The Fortran 90D/HPF compiler is organized around several major units: parsing the language, partitioning data and computation, detecting communication and generating code.
The compiler transforms data distribution specifications found in the Fortran 90D/HPF source (decomposition, distribute, align) into predefined mathematical distribution functions that determine the partitioning of data on the distributed memory system. We developed an algorithm to compile align directives to minimize communications. The compiler maps the data on abstract processor grids, then maps the processor grid efficiently on the underlying hardware topology to reduce the importance of underlying topology.
The compiler must recognize the presence of communication
patterns in the computations in order to generate appropriate
communication calls. Specifically, this involves a number of tests
on the relationships among subscripts of various arrays in a statement.
We designed an algorithm to detect communications and to generate
appropriate collective communication calls to execute array assignment
and statements on distributed memory machines.
The Fortran 90D/HPF compiler relies on a powerful runtime support system. The compiler replaces some of the explicit parallelism with calls to the parallel runtime system. The runtime support system consists of functions which can be called from the node programs of a distributed memory machine. We developed an easy-to-use interface to the runtime system.
Our compiler performs several types of communication and
computation optimization to maximize the performance of the
generated code.
Communication optimization can be classified as
Communication Hierarchy, Vectorized Communication,
Message Aggregation, Evaluating Expression,
Communication Parallelization, Communications Union,
Eliminate Unnecessary Communications and
Reuse of scheduling information.
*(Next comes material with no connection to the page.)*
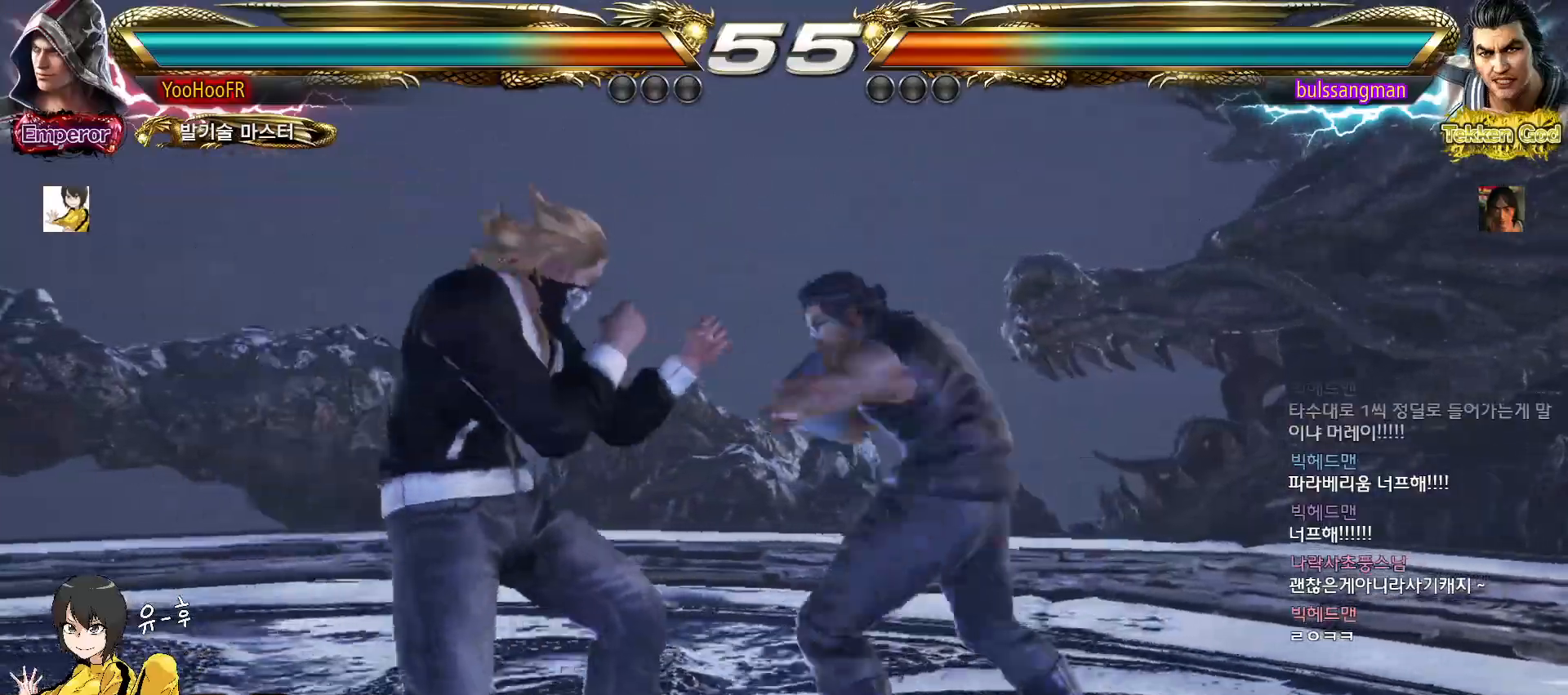
{"buttons": [], "left_stick": "center", "events": [[17, "SQUARE", "down"], [117, "SQUARE", "up"], [500, "left_stick", "center"]]}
In addition, some
computation optimizations are developed for sequentialization of
statements such as Dependency, Loop Interchange,
Mask Insertion.
Some of these optimizations are validated with an example.
Empirical measurements show that the performance of the output of the Fortran 90D/HPF compiler for real world application programs is comparable to that of corresponding hand-written codes on the Intel iPSC/860 and Paragon.
We have indicated our confidence in the performance of the code generated by the compiler by publishing the absolute execution times of our benchmarks. We believe that our Fortran 90D/HPF compiler greatly improves programmer productivity. Fortran 90D/HPF programs are shorter, easier to write, and easier to debug than programs written in Fortran 77 with message passing. We have found that Fortran 90D/HPF makes it much easier to tune nontrivial programs.